When my faith is strong, I know my beloved teachers are listening to me and guiding me from just the other side of the veil. My faith is not always that strong when the realities of this world weigh heavy on me. At those times, I want to run away.
I light the incense and the candles, and then I revert to the classic prayers of my childhood before opening the dialog. And like the good Catholic girl who still lives in my heart, I fall to my knees and beg for guidance. I want to do good. I want to follow this inner compass beating deep within my soul, but the yoke of expectations is choking me.
Why can’t the answers be fed to me, like some spiritual telegraph.
That’s not how it works, I know is their answer. The answer to my doubt has to come from myself. That’s the only way this “Free Will” thing works. I need to make my own decisions based on what feels right and strong in my heart.

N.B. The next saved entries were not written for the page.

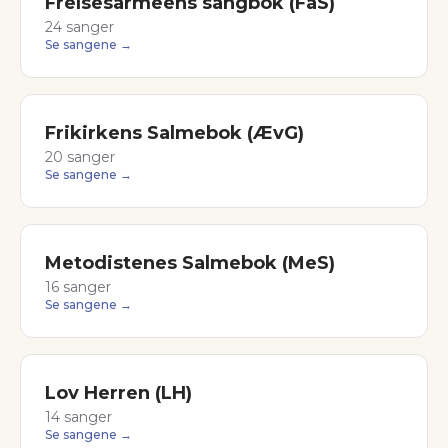
Frelsesarmeens sangbok (FaS)
24
sanger
Se sangene →
Frikirkens Salmebok (ÆvG)
20
sanger
Se sangene →
Metodistenes Salmebok (MeS)
16
sanger
Se sangene →
Lov Herren (LH)
14
sanger
Se sangene →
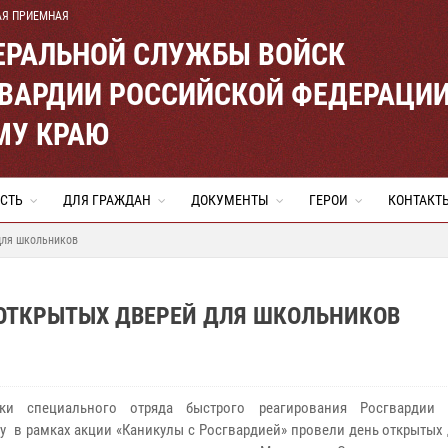
АЯ ПРИЕМНАЯ
ЕРАЛЬНОЙ СЛУЖБЫ ВОЙСК
ВАРДИИ РОССИЙСКОЙ ФЕДЕРАЦИ
МУ КРАЮ
СТЬ
ДЛЯ ГРАЖДАН
ДОКУМЕНТЫ
ГЕРОИ
КОНТАКТ
для школьников
 ОТКРЫТЫХ ДВЕРЕЙ ДЛЯ ШКОЛЬНИКОВ
ики специального отряда быстрого реагирования Росгвардии 
у в рамках акции «Каникулы с Росгвардией» провели день открытых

Sometimes, though, other voices speak louder than my heart — not mysterious voices from the great beyond or the dark unknown. Voices that sound oddly like things I used to say when I thought I had the answers. That’s what makes it tough. That’s what makes me wonder what is guiding me and if I’m doing the right thing.
At the end of the day, though, the love of my teachers shows me the way, but, many times, I still scream.